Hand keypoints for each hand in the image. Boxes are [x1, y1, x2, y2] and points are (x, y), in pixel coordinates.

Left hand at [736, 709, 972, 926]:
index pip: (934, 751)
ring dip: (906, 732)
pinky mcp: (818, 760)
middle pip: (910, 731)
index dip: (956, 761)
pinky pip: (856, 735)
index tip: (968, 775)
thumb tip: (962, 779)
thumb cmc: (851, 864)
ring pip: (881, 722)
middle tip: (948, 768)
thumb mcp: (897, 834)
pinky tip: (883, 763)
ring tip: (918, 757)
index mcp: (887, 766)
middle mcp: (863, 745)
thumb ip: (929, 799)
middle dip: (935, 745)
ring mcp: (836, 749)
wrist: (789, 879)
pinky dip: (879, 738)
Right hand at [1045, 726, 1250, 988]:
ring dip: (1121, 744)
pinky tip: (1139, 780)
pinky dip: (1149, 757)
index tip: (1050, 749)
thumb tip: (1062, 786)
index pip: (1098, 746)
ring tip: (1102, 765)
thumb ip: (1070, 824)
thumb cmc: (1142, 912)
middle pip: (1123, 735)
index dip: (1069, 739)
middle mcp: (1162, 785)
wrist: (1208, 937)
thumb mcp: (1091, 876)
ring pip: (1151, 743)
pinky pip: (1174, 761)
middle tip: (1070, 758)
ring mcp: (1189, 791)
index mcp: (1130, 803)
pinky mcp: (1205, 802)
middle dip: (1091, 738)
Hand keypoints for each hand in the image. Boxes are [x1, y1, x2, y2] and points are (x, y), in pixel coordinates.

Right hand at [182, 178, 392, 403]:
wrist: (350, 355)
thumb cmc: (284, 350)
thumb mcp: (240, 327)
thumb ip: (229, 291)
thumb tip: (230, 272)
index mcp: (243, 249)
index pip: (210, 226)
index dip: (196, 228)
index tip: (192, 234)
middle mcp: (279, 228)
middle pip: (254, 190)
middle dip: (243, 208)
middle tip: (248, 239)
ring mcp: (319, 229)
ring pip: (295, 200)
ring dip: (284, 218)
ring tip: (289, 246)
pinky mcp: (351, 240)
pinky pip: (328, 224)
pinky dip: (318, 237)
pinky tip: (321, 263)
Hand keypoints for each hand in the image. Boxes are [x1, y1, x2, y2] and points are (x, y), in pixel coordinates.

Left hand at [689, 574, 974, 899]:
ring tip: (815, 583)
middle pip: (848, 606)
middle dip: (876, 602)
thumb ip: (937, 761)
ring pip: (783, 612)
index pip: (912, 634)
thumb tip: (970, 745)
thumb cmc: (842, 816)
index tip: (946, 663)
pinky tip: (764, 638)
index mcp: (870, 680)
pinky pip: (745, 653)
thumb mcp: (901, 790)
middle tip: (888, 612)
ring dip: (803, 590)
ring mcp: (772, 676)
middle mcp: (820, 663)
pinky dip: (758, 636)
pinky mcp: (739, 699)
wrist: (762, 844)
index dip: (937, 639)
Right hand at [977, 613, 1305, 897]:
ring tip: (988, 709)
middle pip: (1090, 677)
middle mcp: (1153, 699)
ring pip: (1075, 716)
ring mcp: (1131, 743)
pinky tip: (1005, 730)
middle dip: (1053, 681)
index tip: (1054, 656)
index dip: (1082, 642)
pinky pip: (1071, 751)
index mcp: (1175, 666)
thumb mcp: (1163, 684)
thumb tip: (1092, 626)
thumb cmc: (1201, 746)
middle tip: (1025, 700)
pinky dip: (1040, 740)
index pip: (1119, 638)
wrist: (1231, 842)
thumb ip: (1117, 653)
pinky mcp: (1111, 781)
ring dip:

● ● ● ● ● ● ●

◆ Task item
Copy down the material exactly as written.

◆ Response box
Hand keypoints for each hand in the image. Boxes are [x1, y1, x2, y2] and points are (x, y), in pixel coordinates.

Left hand at [736, 709, 972, 926]:
index pip: (934, 751)
ring dip: (906, 732)
pinky mcp: (818, 760)
middle pip: (910, 731)
index dip: (956, 761)
pinky pip: (856, 735)
index tip: (968, 775)
thumb tip: (962, 779)
thumb cmc: (851, 864)
ring pip: (881, 722)
middle tip: (948, 768)
thumb mcp: (897, 834)
pinky tip: (883, 763)
ring tip: (918, 757)
index mcp: (887, 766)
middle mcp: (863, 745)
thumb ip: (929, 799)
middle dip: (935, 745)
ring mcp: (836, 749)
wrist: (789, 879)
pinky dip: (879, 738)
Right hand at [1045, 726, 1250, 988]:
ring dip: (1121, 744)
pinky tip: (1139, 780)
pinky dip: (1149, 757)
index tip: (1050, 749)
thumb tip: (1062, 786)
index pip: (1098, 746)
ring tip: (1102, 765)
thumb ip: (1070, 824)
thumb cmc: (1142, 912)
middle pip: (1123, 735)
index dip: (1069, 739)
middle mcp: (1162, 785)
wrist: (1208, 937)
thumb mcp: (1091, 876)
ring pip: (1151, 743)
pinky pip: (1174, 761)
middle tip: (1070, 758)
ring mcp: (1189, 791)
index mcp: (1130, 803)
pinky mcp: (1205, 802)
middle dip: (1091, 738)
Hand keypoints for each hand in the image. Boxes are [x1, y1, x2, y2] and points are (x, y), in pixel coordinates.

Right hand at [182, 178, 392, 403]:
wrist: (350, 355)
thumb cmc: (284, 350)
thumb mcp: (240, 327)
thumb ip: (229, 291)
thumb tip: (230, 272)
index mcp: (243, 249)
index pip: (210, 226)
index dip: (196, 228)
index tip: (192, 234)
middle mcp: (279, 228)
middle pip: (254, 190)
middle dip: (243, 208)
middle tip: (248, 239)
ring mcp: (319, 229)
ring pip: (295, 200)
ring dip: (284, 218)
ring tip: (289, 246)
pinky mcp: (351, 240)
pinky pip: (328, 224)
pinky dip: (318, 237)
pinky tip: (321, 263)
Hand keypoints for each hand in the image. Boxes are [x1, y1, x2, y2] and points are (x, y), in pixel coordinates.

Left hand at [689, 574, 974, 899]:
ring tip: (815, 583)
middle pip: (848, 606)
middle dip: (876, 602)
thumb ip: (937, 761)
ring pip: (783, 612)
index pip: (912, 634)
thumb tip: (970, 745)
thumb cmc: (842, 816)
index tip: (946, 663)
pinky tip: (764, 638)
index mcp: (870, 680)
pinky pip: (745, 653)
thumb mcp: (901, 790)
middle tip: (888, 612)
ring dip: (803, 590)
ring mcp: (772, 676)
middle mcp: (820, 663)
pinky dip: (758, 636)
pinky mcp: (739, 699)
wrist: (762, 844)
index dip: (937, 639)
Right hand at [977, 613, 1305, 897]:
ring tip: (988, 709)
middle pip: (1090, 677)
middle mcp: (1153, 699)
ring pip: (1075, 716)
ring mcp: (1131, 743)
pinky tip: (1005, 730)
middle dip: (1053, 681)
index tip: (1054, 656)
index dip: (1082, 642)
pinky pip: (1071, 751)
index mcp: (1175, 666)
thumb mcp: (1163, 684)
thumb tip: (1092, 626)
thumb cmc: (1201, 746)
middle tip: (1025, 700)
pinky dip: (1040, 740)
index pip: (1119, 638)
wrist: (1231, 842)
thumb ip: (1117, 653)
pinky mcp: (1111, 781)
ring dip:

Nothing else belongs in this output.